Inspired by the Seattle giant, and presented with a market that offered billions to “disruptors,” firms saw a shortcut: paint a compelling vision and offer $10 worth of service for $5—negative margins. There are few products that scale like a dollar offered for 50c. If it feels like 1999 again, with Pets.com and Urbanfetch recast as innovators, trust your instincts. But this time, the Series C and D rounds were not tens or even hundreds of millions, but billions. WeWork has raised more money from one fund ($11 billion) than the sum total of venture investments in 1996.
This trope funding offered negative margin firms more runway to spin up other concepts (WeGrow, WeLive, Uber Eats, Uber Freight). However, these concepts were no AWS or AMG, and WeWork has run out of tarmac. Uber extended the runway 12-24 months via additional capital secured in an IPO. Uber management is doing the right thing and acquiring firms with overvalued stock in a desperate attempt to find lift, like Cornershop.
If in the next 12 months Uber fails to get the wheel flying, they will be forced to move to a margin story. This is doable for Uber, but it will involve raising prices and exiting unprofitable markets. This will be a tacit acknowledgement that Uber is a big, low-margin consumer brand, not a growth tech firm. It’s a global brand and great product that will trade at one-third its current value. Lyft sees the end of the runway, and the correct emotion should be panic.
WeWork has run out of tarmac and will have to restructure. Any subsequent equity investment is expensive face-saving for SoftBank that will just kick the restructuring can 6-12 months down the road. The JPM debt package floated by WeWork was nothing but a lame stalking horse. SoftBank is the only source of capital, and they will be throwing good money after bad. It’s likely SoftBank will sober up, acknowledge the laws of physics, and confirm some type of pre-pack restructuring/bankruptcy before Thanksgiving.
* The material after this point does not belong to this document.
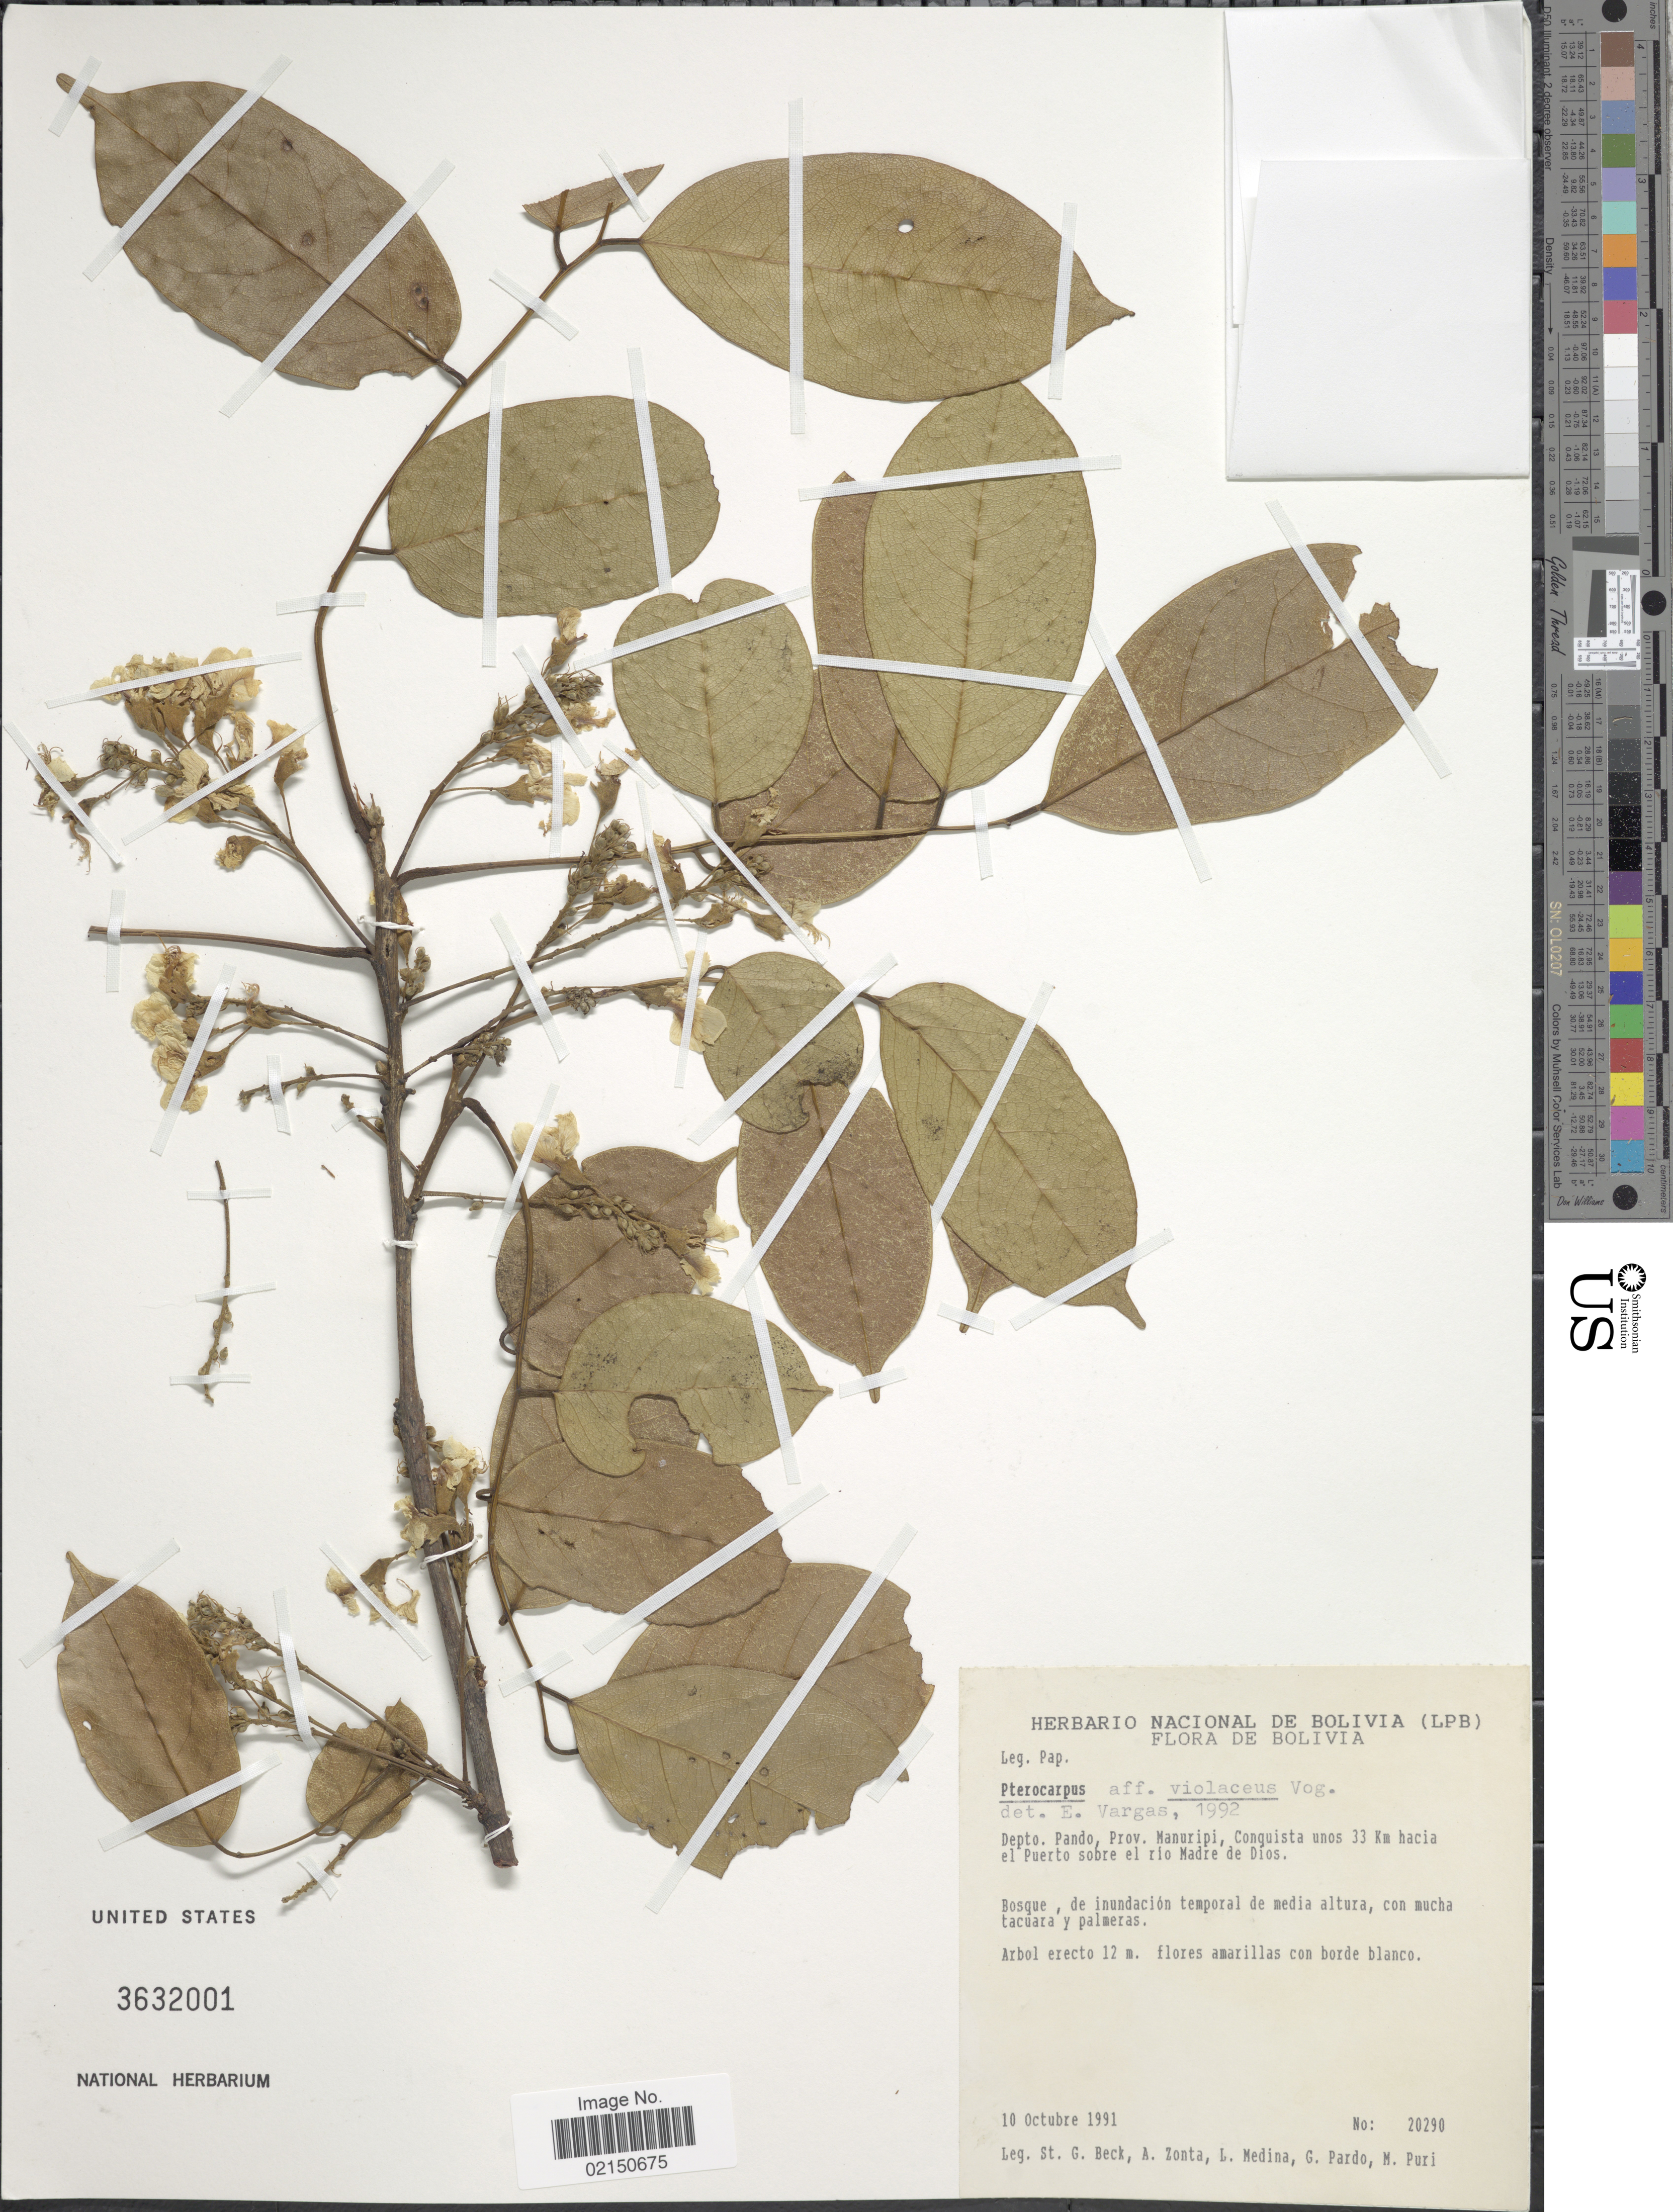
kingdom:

How do I know this? My Kabbalah spiritual advisor told me so in the hot tub last night.
Note: I have, no joke, been approached by three credible media firms about being the executive producer of the WeWork story. I told them I’m in on one condition: I get to play Rebekah Neumann in the series. That’s right, the big dawg on the big screen in a black wig, Pucci dress, and more legs than a bucket of chicken. It. Could. Happen.
Netflix’s earnings call on Wednesday reflects the market’s shifting appetite from growth to margin. The streaming platform has morphed its nomenclature, emphasizing profits over growth.
Despite anemic subscriber growth, the firm’s bottom-line beat resulted in the stock moving higher. In the earnings call, the firm replaced the term growth with profitability as their go-to word for the call.